● TESTO SELEZIONATO:
È l’improbabile e imprevisto sincretismo tra i due che a poco a poco trasforma l’interiorità di Adriano. Forse un legame antico, quasi animico, forse un’affinità puramente istintuale. La connessione, percepita da entrambi, si sviluppa tra incomprensioni e slanci di puro affetto: il resto lo fa la sceneggiatura, che evita compromessi ed eccessi di stile, e anzi regala momenti tanto esilaranti quanto estemporanei. La malinconia di fondo del protagonista preserva dallo schmaltz hollywoodiano, da abbracci fuori posto e sorrisi irrealizzabili. Il finale è una staffilata di bellezza, le inevitabili lacrime scendono a corredo di Place To Be, riprodotta questa volta nella sua interezza mentre scorrono i titoli di coda.
 
Il film di Paolo Virzì è la storia di una paralisi di cinque secondi, quanto basta per scivolare all’inferno. È il ritratto dell’umanissima imperfezione del protagonista e dei suoi satelliti: il figlio rimasto solo, addestrato a rifiutare il padre; la compagna Giuliana che lo ama senza essere mai veramente ricambiata, specchiando di lui tutte le impurità e contraddizioni; l’alessitimia quasi inscalfibile dell’ex moglie; la partoriente Matilde e un giovane cuore disseminato di disperazione. È un coacervo di umanità distorte, contraddittorie, in cerca di senso.

● ESPLORARE IL MATERIALE:
- A) Risponda a queste domande sulla recensione, una per riga:
(i) Quale brano viene riprodotto nella sua interezza mentre scorrono i titoli di coda?
(ii) Quanto dura la paralisi di cui il film racconta la storia?
(iii) Come si chiama la compagna del protagonista?
- B) Riprenda la recensione del film di Paolo Virzì e la prosegua a partire dall'ultima frase riportata.
Le voci provengono da una fonte diversa dalla recensione.

● INFORMAZIONI FORNITE:
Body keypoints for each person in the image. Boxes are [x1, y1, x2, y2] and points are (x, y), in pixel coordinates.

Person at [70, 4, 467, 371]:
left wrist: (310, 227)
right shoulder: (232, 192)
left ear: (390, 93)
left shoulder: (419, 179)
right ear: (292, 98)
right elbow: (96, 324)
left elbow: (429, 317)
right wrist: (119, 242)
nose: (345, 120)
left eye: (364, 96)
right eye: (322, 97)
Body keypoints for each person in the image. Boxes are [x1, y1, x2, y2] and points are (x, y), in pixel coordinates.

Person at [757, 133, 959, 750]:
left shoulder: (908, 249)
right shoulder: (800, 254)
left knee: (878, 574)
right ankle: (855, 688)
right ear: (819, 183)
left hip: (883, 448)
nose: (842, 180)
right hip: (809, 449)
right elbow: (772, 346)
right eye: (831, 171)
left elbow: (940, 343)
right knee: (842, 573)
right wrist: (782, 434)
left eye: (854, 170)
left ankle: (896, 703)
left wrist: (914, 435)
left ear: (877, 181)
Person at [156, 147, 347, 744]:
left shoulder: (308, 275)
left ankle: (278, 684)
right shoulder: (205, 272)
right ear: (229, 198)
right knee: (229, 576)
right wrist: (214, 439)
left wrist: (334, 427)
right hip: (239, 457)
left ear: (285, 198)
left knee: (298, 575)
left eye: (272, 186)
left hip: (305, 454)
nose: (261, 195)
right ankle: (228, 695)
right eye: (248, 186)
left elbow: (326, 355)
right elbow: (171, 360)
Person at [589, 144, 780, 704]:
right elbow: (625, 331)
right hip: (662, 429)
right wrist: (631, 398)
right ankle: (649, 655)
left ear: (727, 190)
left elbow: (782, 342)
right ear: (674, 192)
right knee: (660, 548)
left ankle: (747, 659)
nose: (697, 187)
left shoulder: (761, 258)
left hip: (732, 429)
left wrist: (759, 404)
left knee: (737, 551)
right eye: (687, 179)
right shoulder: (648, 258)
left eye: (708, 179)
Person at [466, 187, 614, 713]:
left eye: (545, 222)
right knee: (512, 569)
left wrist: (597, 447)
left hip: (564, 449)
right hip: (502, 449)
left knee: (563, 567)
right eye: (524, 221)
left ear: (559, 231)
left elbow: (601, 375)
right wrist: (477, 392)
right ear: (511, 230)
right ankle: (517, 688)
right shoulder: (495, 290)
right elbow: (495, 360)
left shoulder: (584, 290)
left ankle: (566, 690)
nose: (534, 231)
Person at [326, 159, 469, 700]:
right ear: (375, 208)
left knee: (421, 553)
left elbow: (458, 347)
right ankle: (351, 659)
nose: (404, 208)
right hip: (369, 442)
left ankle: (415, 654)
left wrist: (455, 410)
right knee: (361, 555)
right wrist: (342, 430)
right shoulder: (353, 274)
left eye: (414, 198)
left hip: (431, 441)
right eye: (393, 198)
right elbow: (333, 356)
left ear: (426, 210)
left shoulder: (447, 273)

● RISPOSTE ALLE CONSEGNE:
- A)
(i) Place To Be.
(ii) Cinque secondi.
(iii) Giuliana.

- B)
Eppure, non si piange a comando, ci si commuove, sì, ma per la fotografia, per il ritratto di una natura incolta che è stata abbandonata fino a rifiorire per un anarcoide atto d’amore, insieme ai vigneti, alla vendemmia, al vino naturale che ne erompe. L’attaccamento cieco alla vita, la resipiscenza fino allo stremo, implorando (per sé) una giustizia severa e implacabile, sono altri messaggi sibillini rivolti a una società di indici puntati ma mai verso la luna. E commuovono, infine, la recitazione di Mastandrea (come se il ruolo scelto sia percepito molto più di un copione), i tempi lenti e generosi, l’assenza di trucchi, il piacere del vuoto e delle pause, il silenzio.
 
Cinque secondi è un atto di coraggio impressionista che mette a fuoco le distopie quotidiane che accettiamo come parte della normalità. Lontano da fantasmagorie circensi e profusioni dialettiche, dalla perfezione a ogni costo, questo film regala dolcezza e introspezione: nella profondità languida degli occhi di Mastandrea scendiamo fino ad abbracciare un abisso che è anche nostro, e poi, in cinque secondi, risorgere ancora.